Calcitonin gene-related peptide (CGRP), acting through CGRP receptors, produces behavioral signs of mechanical hyperalgesia in rats and sensitization of wide dynamic range (WDR) neurons in the spinal cord dorsal horn. Although involvement of CGRP receptors in central sensitization has been confirmed, the second-messenger systems activated by CGRP receptor stimulation and involved in pain transmission are not clear. This study tested whether the hyperalgesia and sensitizing effects of CGRP receptor activation on WDR neurons are mediated by protein kinase A or C (PKA or PKC) signaling. Intrathecal injection of CGRP in rats produced mechanical hyperalgesia, as shown by paw withdrawal threshold tests.

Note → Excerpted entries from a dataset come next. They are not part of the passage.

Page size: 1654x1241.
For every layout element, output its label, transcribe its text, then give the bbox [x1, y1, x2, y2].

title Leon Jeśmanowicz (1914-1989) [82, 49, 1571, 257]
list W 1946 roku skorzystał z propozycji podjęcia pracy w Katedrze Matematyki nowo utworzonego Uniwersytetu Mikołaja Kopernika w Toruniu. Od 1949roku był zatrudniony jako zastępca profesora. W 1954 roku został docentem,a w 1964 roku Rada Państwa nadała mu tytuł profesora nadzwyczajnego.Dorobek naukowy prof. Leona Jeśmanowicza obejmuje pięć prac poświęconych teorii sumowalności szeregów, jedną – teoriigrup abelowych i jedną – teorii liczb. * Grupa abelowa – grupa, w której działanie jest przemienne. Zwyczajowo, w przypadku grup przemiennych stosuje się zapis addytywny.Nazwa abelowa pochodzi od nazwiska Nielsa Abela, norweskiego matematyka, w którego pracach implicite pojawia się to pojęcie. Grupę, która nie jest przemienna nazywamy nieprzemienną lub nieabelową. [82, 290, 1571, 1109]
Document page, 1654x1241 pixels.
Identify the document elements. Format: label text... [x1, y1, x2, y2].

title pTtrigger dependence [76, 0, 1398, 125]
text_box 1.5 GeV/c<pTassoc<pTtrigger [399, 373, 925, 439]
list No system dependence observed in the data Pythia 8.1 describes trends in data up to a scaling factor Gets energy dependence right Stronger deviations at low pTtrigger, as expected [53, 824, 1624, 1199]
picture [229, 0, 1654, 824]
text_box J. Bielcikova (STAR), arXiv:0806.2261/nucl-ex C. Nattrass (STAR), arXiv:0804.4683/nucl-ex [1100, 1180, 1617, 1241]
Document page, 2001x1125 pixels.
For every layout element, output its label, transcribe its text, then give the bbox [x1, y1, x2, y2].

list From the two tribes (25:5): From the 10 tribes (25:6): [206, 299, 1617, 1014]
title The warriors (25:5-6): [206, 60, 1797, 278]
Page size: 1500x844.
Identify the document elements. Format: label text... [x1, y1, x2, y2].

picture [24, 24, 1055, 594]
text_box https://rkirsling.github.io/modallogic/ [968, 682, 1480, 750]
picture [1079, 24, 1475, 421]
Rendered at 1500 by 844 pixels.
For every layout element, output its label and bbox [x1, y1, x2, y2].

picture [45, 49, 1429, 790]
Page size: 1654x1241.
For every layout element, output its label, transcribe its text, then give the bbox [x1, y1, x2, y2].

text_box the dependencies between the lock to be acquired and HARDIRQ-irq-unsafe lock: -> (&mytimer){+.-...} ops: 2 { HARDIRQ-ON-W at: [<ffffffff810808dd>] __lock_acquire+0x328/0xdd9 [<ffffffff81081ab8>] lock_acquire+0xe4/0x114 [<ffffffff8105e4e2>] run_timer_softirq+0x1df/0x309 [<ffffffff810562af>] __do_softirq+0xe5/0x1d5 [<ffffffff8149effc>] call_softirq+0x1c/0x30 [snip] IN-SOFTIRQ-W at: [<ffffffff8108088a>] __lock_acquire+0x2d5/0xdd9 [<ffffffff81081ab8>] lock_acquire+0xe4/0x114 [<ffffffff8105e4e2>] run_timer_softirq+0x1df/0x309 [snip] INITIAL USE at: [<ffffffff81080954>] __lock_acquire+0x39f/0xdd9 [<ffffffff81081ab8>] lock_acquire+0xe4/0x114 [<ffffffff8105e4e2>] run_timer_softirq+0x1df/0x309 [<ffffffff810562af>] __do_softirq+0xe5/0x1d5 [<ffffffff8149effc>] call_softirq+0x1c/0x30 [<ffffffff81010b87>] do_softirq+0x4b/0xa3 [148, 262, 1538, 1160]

CGRP-induced hyperalgesia was attenuated significantly by the CGRP1 receptor antagonist, CGRP8-37. The effect was also attenuated significantly by a PKA inhibitor (H89) or a PKC inhibitor (chelerythrine chloride). Electrophysiological experiments demonstrated that superfusion of the spinal cord with CGRP-induced sensitization of spinal dorsal horn neurons. The CGRP effect could be blocked by CGRP8-37. Either a PKA or PKC inhibitor (H89 or chelerythrine) also attenuated this effect of CGRP. These results are consistent with the hypothesis that CGRP produces hyperalgesia by a direct action on CGRP1 receptors in the spinal cord dorsal horn and suggest that the effects of CGRP are mediated by both PKA and PKC second-messenger pathways.